There's nothing like the definition of frumenty to make a person suspect that they might be living in a golden age of desserts, comparatively speaking. But frumenty (the dish is also styled as furmity) has a track record that's hard to beat. The word, and the dish, date to the 14th century, and people still cook it today. The word's origin lies in Latin: frumentum means "grain" or "wheat."

dessert words junket

: : a dessert of sweetened flavored milk set with rennet

In most cases, when you see the word junket it's referring to a trip or journey paid for by someone else. When it's referring to something sitting on the table in front of you, though, it's another thing entirely—namely, a sweetened flavored milk that has magically taken on a jelly consistency (the magic being courtesy of rennet). What's remarkable is that the meanings are related. Here's how the story goes:

Long ago a type of cream cheese was prepared in baskets made of rushes or reeds, and the cheese took its name from its container: the Latin juncus meaning "rush." In Italy in the Middle Ages this cream cheese was called giuncata, a derivative of Latin juncus. It was probably from this Italian source that Middle English got ioncate, which evolved into junket. Junket, first referred to cream cheese but later became the name of that jelly-like dessert your great-grandmother was partial to.

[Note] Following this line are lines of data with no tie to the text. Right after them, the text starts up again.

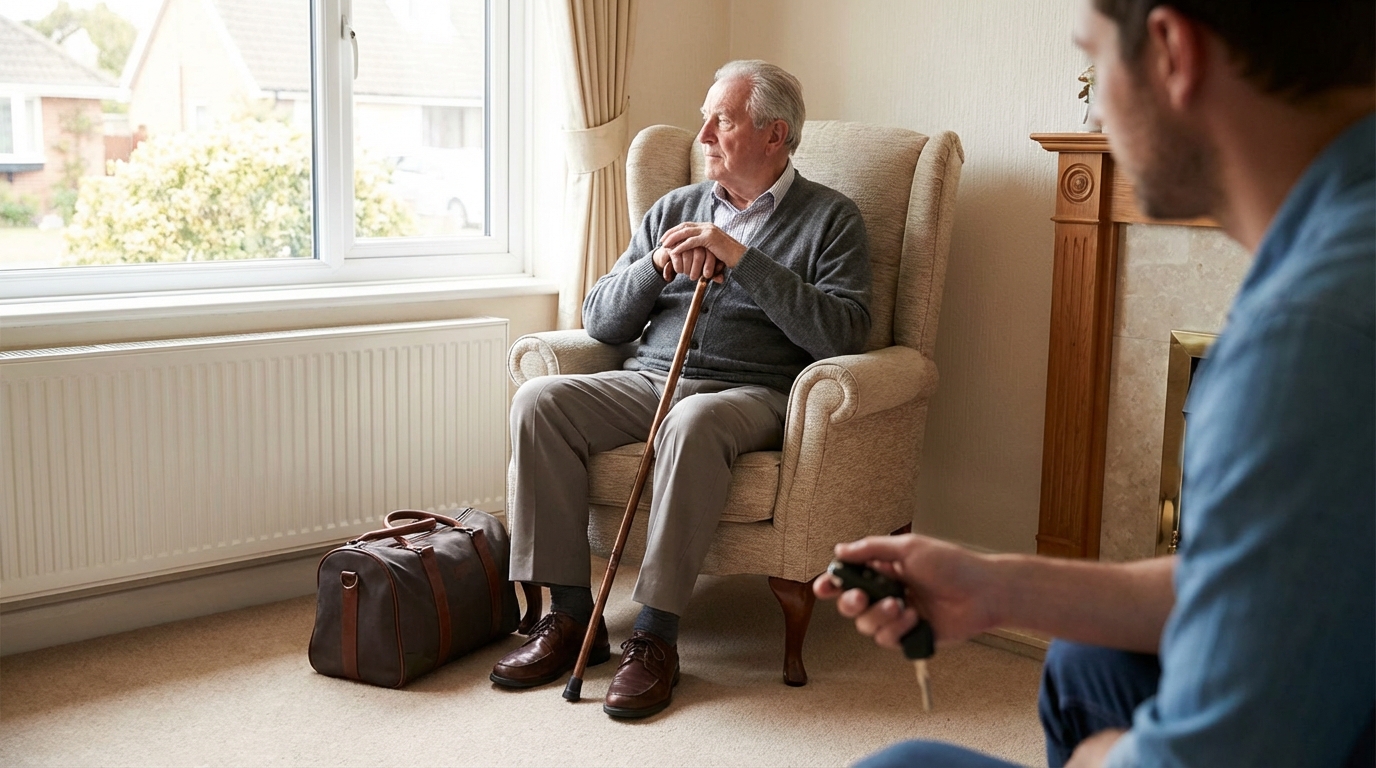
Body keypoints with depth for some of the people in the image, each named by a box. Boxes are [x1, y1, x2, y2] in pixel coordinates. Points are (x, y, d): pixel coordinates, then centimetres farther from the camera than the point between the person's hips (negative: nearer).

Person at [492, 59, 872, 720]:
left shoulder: (829, 218, 7)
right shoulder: (674, 211, 20)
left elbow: (841, 333, -10)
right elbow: (599, 323, 15)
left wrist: (743, 260, -13)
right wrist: (656, 264, -3)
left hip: (751, 392, -5)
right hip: (647, 380, 5)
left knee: (693, 421, -39)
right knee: (538, 400, -21)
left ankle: (655, 635, -29)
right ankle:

In the mid-16th century, junket was a popular term for any sweet dish, as we see in William Adlington's translation of “The Golden Ass of Apuleius” (1566): "Bread pasties, tartes, custardes and other delicate ionckettes dipped in honie." From this sense of junket developed the extended sense "a feast or banquet," and later referred to mobile versions of the same: picnics and outings where lots of eating and drinking were done. From there, junket came to refer to pleasure trips generally. Pleasure trips being most pleasurable when paid for by someone else, the word eventually settled into it most common current meanings, referring to trips paid for by someone other than the person doing the traveling—especially government officials traveling on the public's dime.

dessert words tiramisu

: a dessert made with ladyfingers, mascarpone, and espresso

Tiramisu—both the word and the food—is a gift from the Italians that didn't make it into the English lexicon (or onto English menus) until the 1980s. English speakers know they want to eat it, but they can't quite agree on how to say that name. The following pronunciations are all established in English: \ˌtir-ə-ˈmē-(ˌ)sü\, \ˌtir-ə-ˈmi-(ˌ)sü\, and \ˌtir-ə-mē-ˈsü. The word's Italian ancestor, tiramisù comes from an evocative phrase: tirami su! means literally "pull me up!"

dessert words sundae

: ice cream served with topping (such as crushed fruit, syrup, nuts, or whipped cream)

Our colleagues at the Oxford English Dictionary have the story behind sundae. According to their research, the name of the delectable known originally as a "Sunday" apparently got its name because it was first served on a Sunday. They even know the date: it was April 3, 1892, and John M. Scott, a pastor at the Unitarian church in Ithaca, New York, had determined that his sermon would be appropriately followed by a visit to Platt and Colt's Pharmacy. It was there that Platt and Colt's proprietor, one Chester C. Platt, is said to have made and served the first Sunday. According to a letter from a patent attorney Mr. Platt knew he was onto something big: he sought advice on trademark protection for the use of "Sunday" in reference to ice-cream treats.

The reason for the adoption of the current sundae spelling is unknown, but the OED suggests three possibilities: other retailers didn't want to risk running amok of a trademark rule; Sunday's reputation as a day of abstinence might have been a problem for religious people who wanted to indulge in the dish; or it may have been considered better able to catch people's attention. We like that it makes it easier to style the word in lowercase: majuscular pretension has no place in an ice cream sundae.